* **Action item A**:
Please give the health and safety text again from "This is usually" through "as 'on-tip' extraction.", updating it by putting "suitable" in place of "effective".
* **Action item B**:
Go on with the health and safety text from where it stops.

* **Text excerpt**:
┏━━

The issue of exposing health and social care workers to second-hand smoke is addressed in supplementary guidance developed by the Welsh Assembly Government for the NHS, local authority and care service providers. Although aimed at Wales, the guidance will be useful across the UK.
HSE’s guidance is consistent with the British Government’s ongoing commitment to reduce people’s exposure to tobacco smoke, and recognition that introducing smoke-free workplaces advances that policy.
Following the total ban on smoking in enclosed public places and workplaces under public health legislation, HSE remains responsible for the consistent application of health and safety law across Britain, including ensuring the appropriate management of any risks arising from exposure to ETS in the workplace.
Diathermy is a surgical technique which uses heat from an electric current to cut tissue or seal bleeding vessels. Diathermy emissions, sometimes known as surgical smoke, can contain numerous toxic gases, particles and vapours and are usually invisible to the naked eye. Their inhalation can adversely affect surgeons’ and theatre staff’s respiratory system. The risks vary according to individual circumstances, such as the procedure, equipment, environment, technique and patient.
The Control of Substances Hazardous to Health Regulations (COSHH) require employers to carry out an assessment of the risks from hazardous substances and to always try to prevent exposure at source. If you cannot prevent exposure to diathermy emissions then you should control it adequately.
This is usually achieved by effective local exhaust ventilation (LEV). Typically, this takes the form of extraction incorporated into the electrosurgery system to remove emissions at source, known as 'on-tip' extraction.
RIDDOR is the Reporting of Injuries, Diseases and Dangerous Occurrences Regulations 1995. These Regulations require employers, the self-employed and those in control of premises to report specified workplace incidents.
In the health and social care sector there is often uncertainty over whether incidents are reportable, particularly when they involve members of the public (eg patients in a hospital or residents in a care home), or when employees receive sharps injuries or suffer from work-related stress.
Some incidents are not reportable under RIDDOR. However, this does not mean that the general provisions of the Health and Safety at Work etc Act 1974 (HSWA) do not apply.

┗━━

* **Information**:
┏━━

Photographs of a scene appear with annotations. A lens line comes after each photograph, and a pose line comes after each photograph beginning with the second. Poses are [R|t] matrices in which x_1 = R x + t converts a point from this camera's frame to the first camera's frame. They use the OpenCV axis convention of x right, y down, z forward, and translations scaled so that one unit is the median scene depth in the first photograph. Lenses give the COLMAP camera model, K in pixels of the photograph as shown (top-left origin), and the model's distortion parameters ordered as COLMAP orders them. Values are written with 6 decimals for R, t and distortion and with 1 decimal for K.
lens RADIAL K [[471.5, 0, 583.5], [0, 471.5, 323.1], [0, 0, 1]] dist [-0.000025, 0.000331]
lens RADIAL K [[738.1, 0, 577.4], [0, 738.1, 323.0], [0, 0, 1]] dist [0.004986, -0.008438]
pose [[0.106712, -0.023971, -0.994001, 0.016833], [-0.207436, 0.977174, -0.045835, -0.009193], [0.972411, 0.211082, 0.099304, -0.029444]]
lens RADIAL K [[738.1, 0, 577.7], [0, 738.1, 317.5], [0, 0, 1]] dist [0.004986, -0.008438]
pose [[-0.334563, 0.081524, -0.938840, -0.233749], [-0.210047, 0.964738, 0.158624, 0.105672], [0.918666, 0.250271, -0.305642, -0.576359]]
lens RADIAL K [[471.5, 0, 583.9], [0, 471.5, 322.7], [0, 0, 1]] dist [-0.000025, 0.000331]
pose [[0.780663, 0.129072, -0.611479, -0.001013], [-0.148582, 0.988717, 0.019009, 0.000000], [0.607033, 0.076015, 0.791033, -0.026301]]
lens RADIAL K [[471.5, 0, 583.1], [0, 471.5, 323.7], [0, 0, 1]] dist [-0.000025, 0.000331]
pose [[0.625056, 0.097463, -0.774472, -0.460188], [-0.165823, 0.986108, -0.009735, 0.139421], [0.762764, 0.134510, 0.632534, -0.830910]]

┗━━

* **Answer box A**:
This is usually achieved by suitable local exhaust ventilation (LEV). Typically, this takes the form of extraction incorporated into the electrosurgery system to remove emissions at source, known as 'on-tip' extraction.

* **Answer box B**:
To help explain what should be reported, HSE has produced a new information sheet. This provides clear guidance on how RIDDOR applies to the health and social care sector. It gives a number of examples to help you decide whether an incident is reportable or not.
For general guidance on the requirements of RIDDOR, such as who should report, how to report and when to report, please visit the HSE RIDDOR pages.
The MoU was published in 2006 largely in response to Operation Orcadian, a wide ranging investigation into a number of incidents arising from the blockage of patient breathing circuits. Its purpose was to encourage consistent and well-coordinated joint working between the police, NHS, HSE and others.
Much has changed since the MoU was first launched, and consequently HSE with the support of NHS England and ACPO have withdrawn the MoU. Concerns included references to organisations that no longer exist, or whose responsibilities have radically changed. For example NHS England, rather than the Department of Health, now have responsibility for patient safety and the document does not refer to the Care Quality Commission – the lead regulator for patient safety and quality of care.
Much of the content of the MoU has been incorporated into Police guidance and the Police, HSE and others work closely together in accordance with the Work Related Deaths Protocol. Also, CQC, HSE and Local Authorities in England have a Memorandum of Understanding which addresses how they work together on investigations with effect from April 2015.